## [Assignment 1]
List every person the Belmont Bridge article names.

START Page text

One thing seems sure. In the not too distant future, a years-long construction project will get underway to replace the 52-year-old, crumbling Belmont Bridge with a new structure for cars, bikes, and pedestrians to cross the 500-foot stretch that connects downtown to Belmont. After five years of planning and more than a million taxpayer dollars spent on consulting, engineering, and design fees, however, the future of the project is still unclear as two divergent visions have emerged.

The first, put forth by Norfolk-based engineering and architecture firm MMM Design Group and already approved for transportation funding, is a traditional bridge replacement that features wider sidewalks and bike lanes. The second, more recently created by three local design professionals, does away with the highway bridge model entirely and would send cars under Water Street, the CSX railroad tracks, and Avon Street Extended while placing a soaring pedestrian bridge above it all and creating parklike spaces alongside.

With a final public hearing on the future of the project looming on June 16, the backers of the underpass design have ramped up their criticisms of the current bridge plan, accusing the city of bias and lashing out at critics of the design who claim the concept is unvetted, too expensive, and would take too long to build.

“This is all about the economic well being of the city,” said architect Jim Rounsevell, a Belmont resident who partnered with husband/wife landscape architects and fellow Belmonters Peter O’Shea and Sara Wilson to create the underpass design two years ago after seeing the winning entry of a citizen-sponsored 2012 Belmont Bridge design competition, which envisioned an at-grade crossing surrounded by green space.  

The public response to the winning entry was enthusiastic, said Rounsevell, and while his own entry in that competition called for separate vehicle and pedestrian bridges and took second place, he was inspired by the design that trumped his own.

“People have asked for a gateway,” he said. “They want something cool.”

Asking the city to stop a process already years underway and consider a new, untested, and admittedly more expensive alternative, however, has proved daunting.

END Page text
START Excerpted data

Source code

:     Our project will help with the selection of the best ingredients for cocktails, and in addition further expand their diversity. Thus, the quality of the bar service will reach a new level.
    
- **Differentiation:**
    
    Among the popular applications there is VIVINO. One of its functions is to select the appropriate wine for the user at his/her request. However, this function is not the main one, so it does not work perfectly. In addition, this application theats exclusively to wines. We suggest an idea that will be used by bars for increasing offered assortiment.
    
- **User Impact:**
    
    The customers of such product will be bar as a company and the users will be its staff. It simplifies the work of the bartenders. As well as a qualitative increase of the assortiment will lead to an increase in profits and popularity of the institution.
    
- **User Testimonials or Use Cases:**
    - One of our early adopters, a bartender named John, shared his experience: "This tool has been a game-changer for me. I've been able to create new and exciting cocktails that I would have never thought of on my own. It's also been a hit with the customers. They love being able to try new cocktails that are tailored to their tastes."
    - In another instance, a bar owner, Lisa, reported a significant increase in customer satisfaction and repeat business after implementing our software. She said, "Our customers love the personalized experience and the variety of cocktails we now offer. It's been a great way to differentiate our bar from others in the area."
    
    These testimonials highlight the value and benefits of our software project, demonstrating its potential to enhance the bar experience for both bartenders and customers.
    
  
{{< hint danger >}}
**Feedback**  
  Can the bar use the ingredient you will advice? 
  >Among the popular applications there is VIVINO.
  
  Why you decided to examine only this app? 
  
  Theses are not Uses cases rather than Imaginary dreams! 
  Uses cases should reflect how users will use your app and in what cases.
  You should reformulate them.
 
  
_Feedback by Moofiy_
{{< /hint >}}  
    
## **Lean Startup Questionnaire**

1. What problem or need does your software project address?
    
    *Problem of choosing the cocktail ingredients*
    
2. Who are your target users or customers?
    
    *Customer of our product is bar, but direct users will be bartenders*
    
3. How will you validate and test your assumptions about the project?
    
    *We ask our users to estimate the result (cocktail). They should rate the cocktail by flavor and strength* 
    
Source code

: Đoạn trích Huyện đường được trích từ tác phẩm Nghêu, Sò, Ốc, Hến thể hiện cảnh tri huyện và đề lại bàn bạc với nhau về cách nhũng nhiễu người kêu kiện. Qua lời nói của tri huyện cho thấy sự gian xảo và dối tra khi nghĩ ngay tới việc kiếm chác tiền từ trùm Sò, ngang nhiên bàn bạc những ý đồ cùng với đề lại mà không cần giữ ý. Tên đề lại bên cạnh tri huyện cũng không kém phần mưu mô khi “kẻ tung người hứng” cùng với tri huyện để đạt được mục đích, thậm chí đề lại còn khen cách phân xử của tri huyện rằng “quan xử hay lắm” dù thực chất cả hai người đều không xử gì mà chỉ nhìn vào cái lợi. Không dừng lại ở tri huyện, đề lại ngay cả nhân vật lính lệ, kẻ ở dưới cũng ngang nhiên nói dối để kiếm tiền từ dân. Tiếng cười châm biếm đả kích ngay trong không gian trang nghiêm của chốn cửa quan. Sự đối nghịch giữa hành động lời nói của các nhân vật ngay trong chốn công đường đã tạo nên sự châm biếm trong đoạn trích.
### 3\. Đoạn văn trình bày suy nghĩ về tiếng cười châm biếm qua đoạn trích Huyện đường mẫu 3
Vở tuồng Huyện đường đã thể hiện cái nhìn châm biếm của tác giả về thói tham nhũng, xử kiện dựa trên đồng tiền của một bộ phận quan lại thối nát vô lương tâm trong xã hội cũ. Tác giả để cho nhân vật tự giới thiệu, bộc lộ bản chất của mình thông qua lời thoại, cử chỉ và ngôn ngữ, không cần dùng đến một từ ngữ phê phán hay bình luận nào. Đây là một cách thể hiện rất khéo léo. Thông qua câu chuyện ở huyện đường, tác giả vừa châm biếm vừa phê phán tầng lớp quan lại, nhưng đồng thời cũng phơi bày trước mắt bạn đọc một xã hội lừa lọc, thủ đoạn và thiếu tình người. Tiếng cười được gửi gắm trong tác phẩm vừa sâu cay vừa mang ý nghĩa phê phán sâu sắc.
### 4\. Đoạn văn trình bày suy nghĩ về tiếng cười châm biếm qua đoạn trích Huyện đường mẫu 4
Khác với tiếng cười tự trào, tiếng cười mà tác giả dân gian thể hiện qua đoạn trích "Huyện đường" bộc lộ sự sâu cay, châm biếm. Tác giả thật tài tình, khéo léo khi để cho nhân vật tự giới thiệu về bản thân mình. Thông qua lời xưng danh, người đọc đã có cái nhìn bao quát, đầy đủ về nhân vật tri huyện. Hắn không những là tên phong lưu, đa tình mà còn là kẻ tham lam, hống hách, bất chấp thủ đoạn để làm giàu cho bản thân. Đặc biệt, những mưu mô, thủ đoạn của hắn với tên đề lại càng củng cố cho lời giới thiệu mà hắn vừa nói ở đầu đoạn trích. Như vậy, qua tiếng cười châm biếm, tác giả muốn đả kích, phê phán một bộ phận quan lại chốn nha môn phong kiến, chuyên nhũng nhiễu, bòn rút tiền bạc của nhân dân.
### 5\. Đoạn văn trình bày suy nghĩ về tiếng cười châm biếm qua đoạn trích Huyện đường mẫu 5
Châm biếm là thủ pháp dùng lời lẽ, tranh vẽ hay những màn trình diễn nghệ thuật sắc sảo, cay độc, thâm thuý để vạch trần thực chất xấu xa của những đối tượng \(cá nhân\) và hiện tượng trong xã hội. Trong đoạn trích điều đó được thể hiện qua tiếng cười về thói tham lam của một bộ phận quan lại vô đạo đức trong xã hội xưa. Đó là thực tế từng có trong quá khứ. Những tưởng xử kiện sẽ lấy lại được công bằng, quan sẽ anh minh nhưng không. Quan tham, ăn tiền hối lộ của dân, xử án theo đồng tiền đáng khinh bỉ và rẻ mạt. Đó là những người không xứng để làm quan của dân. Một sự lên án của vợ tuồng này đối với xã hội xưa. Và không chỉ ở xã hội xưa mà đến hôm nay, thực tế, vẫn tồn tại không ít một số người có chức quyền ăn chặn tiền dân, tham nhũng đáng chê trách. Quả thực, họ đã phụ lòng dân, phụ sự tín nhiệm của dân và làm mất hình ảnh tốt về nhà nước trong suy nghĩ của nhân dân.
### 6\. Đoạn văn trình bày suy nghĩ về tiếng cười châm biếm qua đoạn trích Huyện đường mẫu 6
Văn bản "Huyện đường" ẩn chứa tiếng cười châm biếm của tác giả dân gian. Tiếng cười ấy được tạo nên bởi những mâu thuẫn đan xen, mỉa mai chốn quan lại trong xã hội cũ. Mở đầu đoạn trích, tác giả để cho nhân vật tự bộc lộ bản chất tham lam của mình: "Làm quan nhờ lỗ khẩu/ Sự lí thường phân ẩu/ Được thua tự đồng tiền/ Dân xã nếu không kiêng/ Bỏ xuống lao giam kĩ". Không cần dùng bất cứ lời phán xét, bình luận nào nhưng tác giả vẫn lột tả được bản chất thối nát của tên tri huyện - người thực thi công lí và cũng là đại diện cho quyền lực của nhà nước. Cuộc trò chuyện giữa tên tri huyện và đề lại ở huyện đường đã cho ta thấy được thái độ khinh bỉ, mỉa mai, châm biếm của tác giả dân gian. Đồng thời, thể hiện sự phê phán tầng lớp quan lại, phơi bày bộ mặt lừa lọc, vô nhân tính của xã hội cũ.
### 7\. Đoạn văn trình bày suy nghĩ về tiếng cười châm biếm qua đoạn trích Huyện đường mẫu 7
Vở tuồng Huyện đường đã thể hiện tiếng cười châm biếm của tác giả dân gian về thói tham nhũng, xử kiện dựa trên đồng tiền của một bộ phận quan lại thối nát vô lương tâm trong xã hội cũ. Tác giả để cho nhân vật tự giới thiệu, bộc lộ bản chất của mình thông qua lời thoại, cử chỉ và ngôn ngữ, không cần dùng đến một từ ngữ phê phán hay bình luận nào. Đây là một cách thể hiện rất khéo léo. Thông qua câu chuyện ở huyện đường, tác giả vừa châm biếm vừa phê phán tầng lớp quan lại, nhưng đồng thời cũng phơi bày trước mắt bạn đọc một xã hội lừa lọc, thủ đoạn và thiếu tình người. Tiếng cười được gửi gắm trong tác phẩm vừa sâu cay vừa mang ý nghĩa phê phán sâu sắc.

END Excerpted data

## [Assignment 2]
In the records, rewrite the part that opens with the line containing "- **Differentiation:**" and closes with the line containing "The customers of", putting "range" in place of "assortiment" and leaving everything else unchanged.

## [Answer section 1]
Jim Rounsevell, Peter O'Shea, Sara Wilson

## [Answer section 2]
- **Differentiation:**
    
    Among the popular applications there is VIVINO. One of its functions is to select the appropriate wine for the user at his/her request. However, this function is not the main one, so it does not work perfectly. In addition, this application theats exclusively to wines. We suggest an idea that will be used by bars for increasing offered range.
    
- **User Impact:**
    
    The customers of such product will be bar as a company and the users will be its staff. It simplifies the work of the bartenders. As well as a qualitative increase of the range will lead to an increase in profits and popularity of the institution.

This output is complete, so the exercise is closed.